Question

If the given figure shows parallelogram ABCD. Points P and Q trisect the side AB, then ____.

• A. $Area\left(△DPQ\right)=\frac{1}{3}\times Area\left(ABCD\right)$
• B. $Area\left(△DPQ\right)=\frac{2}{5}\times Area\left(ABCD\right)$
• C. $Area\left(△DPQ\right)=\frac{1}{6}\times Area\left(ABCD\right)$
• D. $Area\left(△DPQ\right)=\frac{4}{5}\times Area\left(ABCD\right)$

Answer 1

The correct option is C

$Area\left(△DPQ\right)=\frac{1}{6}\times Area\left(ABCD\right)$

Here DPQC is a trapezium,

We know that triangles between same parallels and on the same base have half the area of parallelogram.

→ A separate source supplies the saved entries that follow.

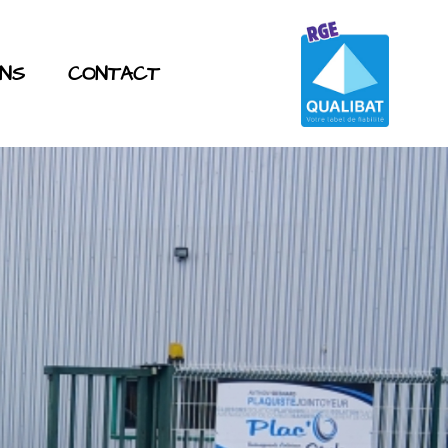
ONS
CONTACT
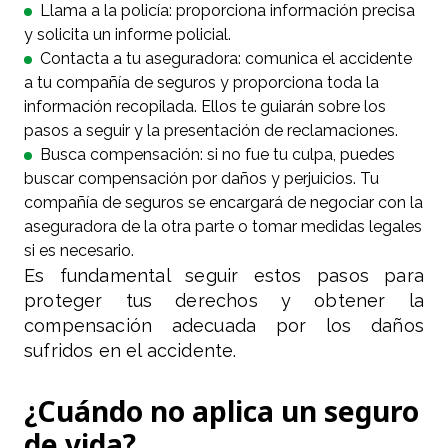
Llama a la policía: proporciona información precisa
y solicita un informe policial.
Contacta a tu aseguradora: comunica el accidente
a tu compañía de seguros y proporciona toda la
información recopilada. Ellos te guiarán sobre los
pasos a seguir y la presentación de reclamaciones.
Busca compensación: si no fue tu culpa, puedes
buscar compensación por daños y perjuicios. Tu
compañía de seguros se encargará de negociar con la
aseguradora de la otra parte o tomar medidas legales
si es necesario.
Es fundamental seguir estos pasos para
proteger tus derechos y obtener la
compensación adecuada por los daños
sufridos en el accidente.
¿Cuándo no aplica un seguro
de vida?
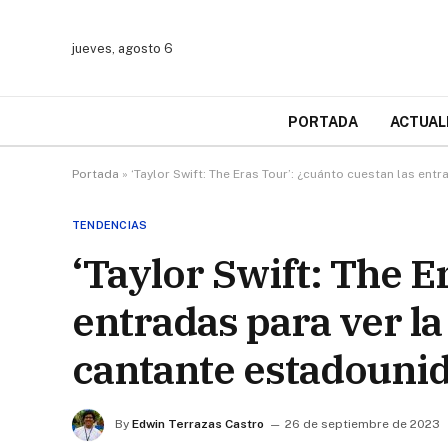
jueves, agosto 6
PORTADA
ACTUAL
Portada
»
‘Taylor Swift: The Eras Tour’: ¿cuánto cuestan las ent
TENDENCIAS
‘Taylor Swift: The E
entradas para ver la 
cantante estadouni
By
Edwin Terrazas Castro
26 de septiembre de 2023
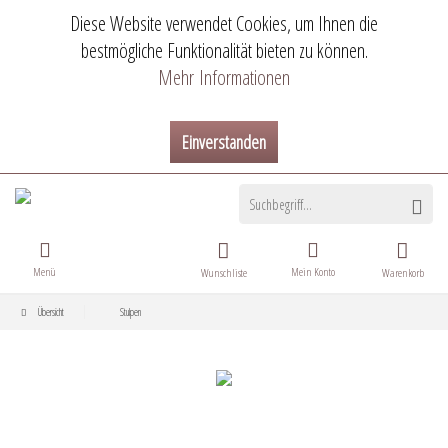
Diese Website verwendet Cookies, um Ihnen die
bestmögliche Funktionalität bieten zu können.
Mehr Informationen
Einverstanden
Menü
Mein Konto
Wunschliste
Warenkorb
Übersicht
Stulpen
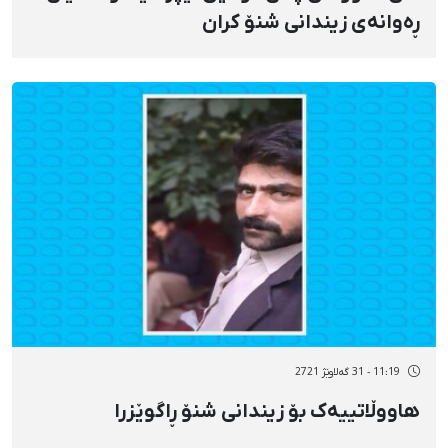
ڕەوانەی زیندانی شنۆ کران
11:19 - 31 گەلاوێژ 2721
هاووڵاتییەک بۆ زیندانی شنۆ ڕاگوێزرا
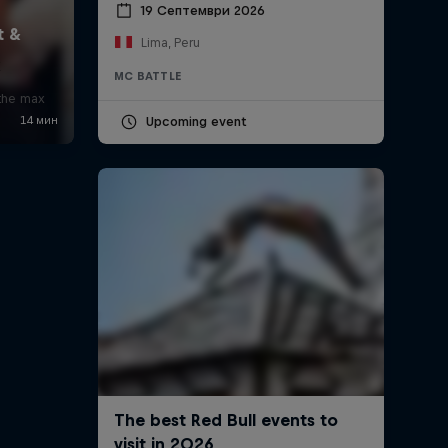
19 Септември 2026
Lima, Peru
x
MC BATTLE
 the max
Upcoming event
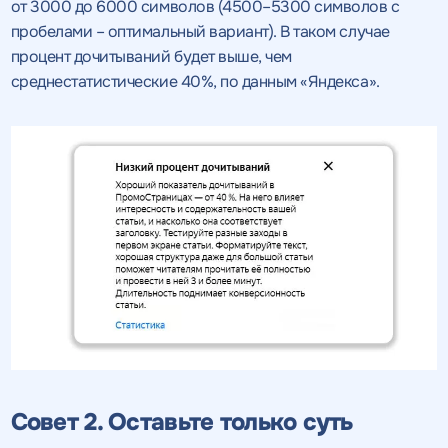
от 3000 до 6000 символов (4500–5300 символов с
пробелами – оптимальный вариант). В таком случае
Получить
Получить
коммерческое
коммерческое
процент дочитываний будет выше, чем
предложение
предложение
по тарифу
среднестатистические 40%, по данным «Яндекса».
Нажимая на кнопку, "получить
Нажимая на кнопку, "получить
ПОЛУЧИТЬ
ПОЛУЧИТЬ
ПРЕДЛОЖЕНИЕ
ПРЕДЛОЖЕНИЕ
предложение" вы даете согласие
предложение" вы даете согласие
на обработку персональных
на обработку персональных
данных
данных
и соглашаетесь c
и соглашаетесь c
политикой конфиденциальности
политикой конфиденциальности
Совет 2. Оставьте только суть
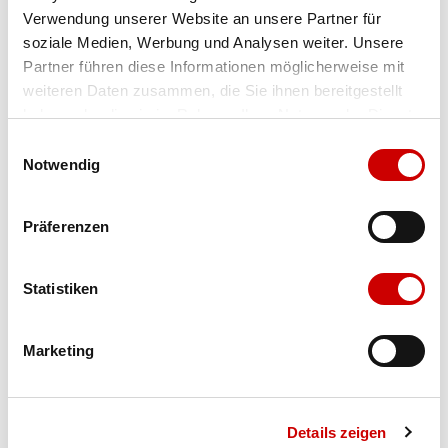
Verwendung unserer Website an unsere Partner für
Farbe
dunkelpetrol/limone
soziale Medien, Werbung und Analysen weiter. Unsere
Partner führen diese Informationen möglicherweise mit
weiteren Daten zusammen, die Sie ihnen bereitgestellt
Ausgewählt
haben oder die sie im Rahmen Ihrer Nutzung der Dienste
Grösse
Menge
gesammelt haben.
Einwilligungsauswahl
Notwendig
Verfügbarkeit:
Präferenzen
Wähle eine Variante für die Verfügbarkeitsprüfung
Statistiken
IN DEN WARENKORB
Marketing
Bis 17:00 Uhr bestellen: morgen geliefert - ab CHF 50.00
portofrei
Details zeigen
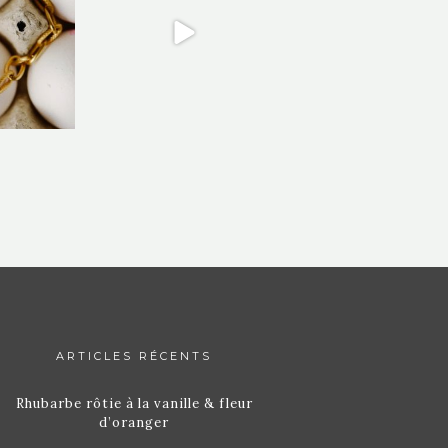
ARTICLES RÉCENTS
Rhubarbe rôtie à la vanille & fleur
d’oranger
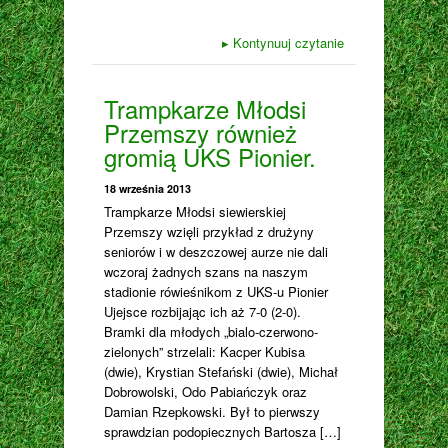
▸
Kontynuuj czytanie
Trampkarze Młodsi
Przemszy również
gromią UKS Pionier.
18 września 2013
Trampkarze Młodsi siewierskiej
Przemszy wzięli przykład z drużyny
seniorów i w deszczowej aurze nie dali
wczoraj żadnych szans na naszym
stadionie rówieśnikom z UKS-u Pionier
Ujejsce rozbijając ich aż 7-0 (2-0).
Bramki dla młodych „bialo-czerwono-
zielonych” strzelali: Kacper Kubisa
(dwie), Krystian Stefański (dwie), Michał
Dobrowolski, Odo Pabiańczyk oraz
Damian Rzepkowski. Był to pierwszy
sprawdzian podopiecznych Bartosza […]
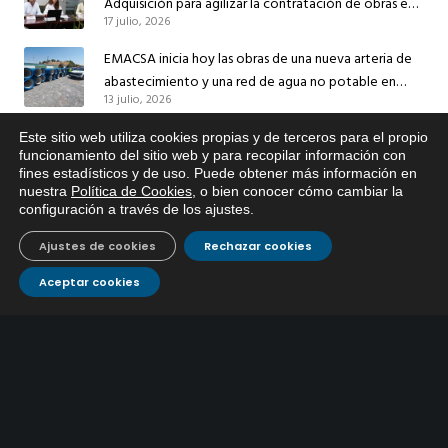
Adquisición para agilizar la contratación de obras en
17 julio, 2026
sus redes e instalaciones
EMACSA inicia hoy las obras de una nueva arteria de
abastecimiento y una red de agua no potable en
13 julio, 2026
Ingeniero Ruiz de Azúa
Caracterización ZA Córdoba Red Quemadas- 1ª Sem
Este sitio web utiliza cookies propias y de terceros para el propio
x
funcionamiento del sitio web y para recopilar información con
2026
fines estadísticos y de uso. Puede obtener más información en
Si tiene cualquier duda sobre
9 julio, 2026
nuestra
Política de Cookies
, o bien conocer cómo cambiar la
EMACSA, haga click abajo.
configuración a través de los ajustes
.
Caracterización ZA Córdoba Red Carrera Caballo-1º
Sem 2026
Ajustes de cookies
Rechazar cookies
9 julio, 2026
Aceptar cookies
Caracterización ZA Medina Azahara-1º Sem 2026
9 julio, 2026
CONTÁCTANOS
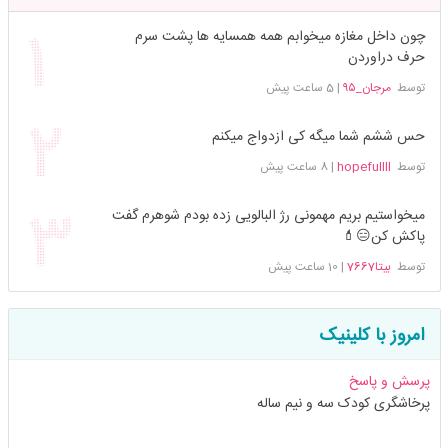
چون داخل مغازه میخوابم همه همسایه ها پشت سرم
حرف دراوردن
توسط
مرجان_۹۵
|
5 ساعت پیش
حس ششم شما میگه کی ازدواج میکنم
توسط
hopefullll
|
8 ساعت پیش
میخواستیم بریم مهمونی رژ البالویی زده بودم شوهرم گفت
پاکش کن😑💄
توسط
بیتا7667
|
10 ساعت پیش
امروز با کلینیک
پرسش و پاسخ
پرخاشگری کودک سه و نیم ساله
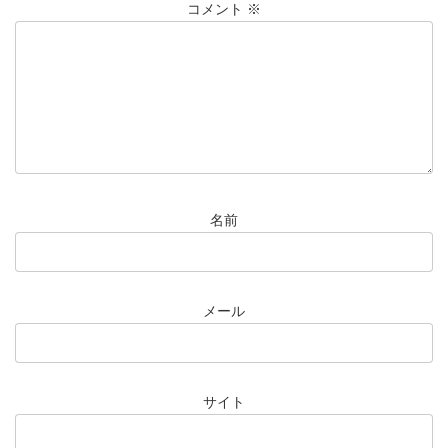
コメント
※
名前
メール
サイト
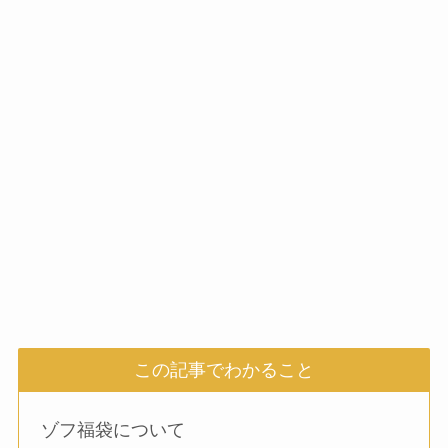
この記事でわかること
ゾフ福袋について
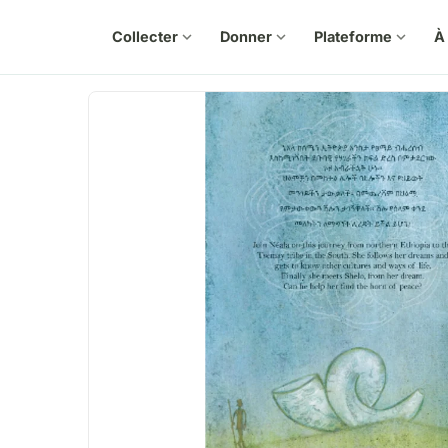
Collecter
expand_more
Donner
expand_more
Plateforme
expand_more
À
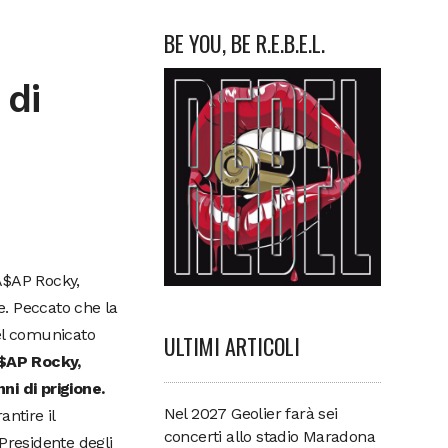
BE YOU, BE R.E.B.E.L.
 di
 A$AP Rocky,
e. Peccato che la
del comunicato
ULTIMI ARTICOLI
$AP Rocky,
ni di prigione.
Nel 2027 Geolier farà sei
ntire il
concerti allo stadio Maradona
Presidente degli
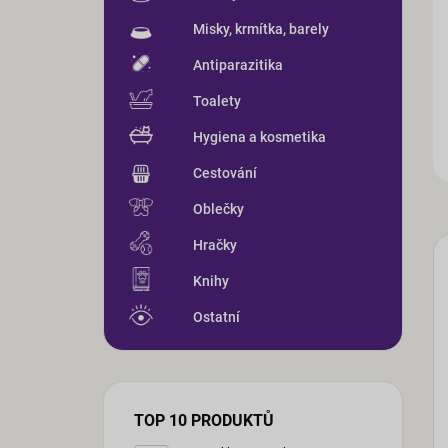
Misky, krmítka, barely
Antiparazitika
Toalety
Hygiena a kosmetika
Cestování
Oblečky
Hračky
Knihy
Ostatní
TOP 10 PRODUKTŮ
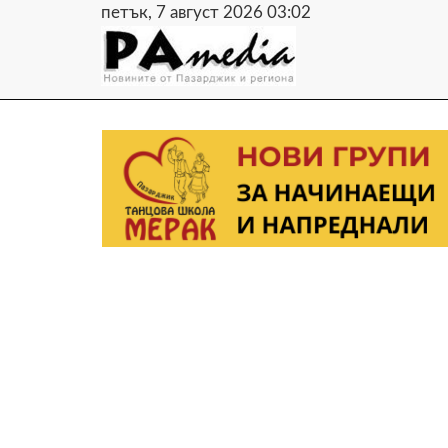
петък, 7 август 2026 03:02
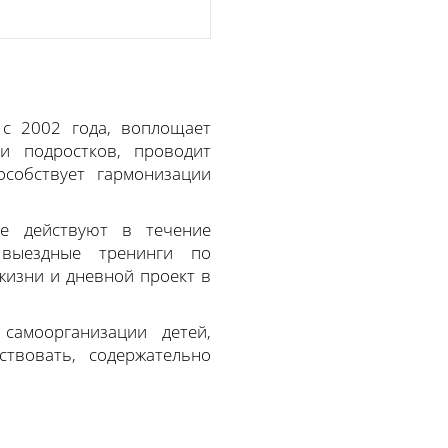
т с 2002 года, воплощает
и подростков, проводит
особствует гармонизации
ые действуют в течение
 выездные тренинги по
жизни и дневной проект в
амоорганизации детей,
ствовать, содержательно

So, $ar\left(△DQC\right)=\frac{1}{2}\times ar\left(ABCD\right)$

Let h be the height between the parallel lines

$PQ=\frac{1}{3}\times AB$

Hence, area of DPQC
$=\frac{1}{2}\times h\times (PQ+DC)$

$=\frac{h}{2}\times (DC+\frac{AB}{3})$
$=\frac{h}{2}\times (DC+\frac{DC}{3})$

$=\frac{h}{2}\times \left(\frac{4DC}{3}\right)$

$=\frac{2h\times DC}{3}$

Now, we know that $h\times DC=$ area of parallelogram ABCD.

Hence, $areaoftrapeziumDPQC=\frac{2}{3}\times areaofparallelogramABCD$

Now, $Area\left(DPQC\right)=Area\left(△DPQ\right)+\frac{1}{2}\times Area\left(ABCD\right)$

$\frac{2}{3}\times Area\left(ABCD\right)-\frac{1}{2}\times Area\left(ABCD\right)=Area\left(△DPQ\right)$

Or, $Area\left(△DPQ\right)=\frac{1}{6}\times Area\left(ABCD\right).$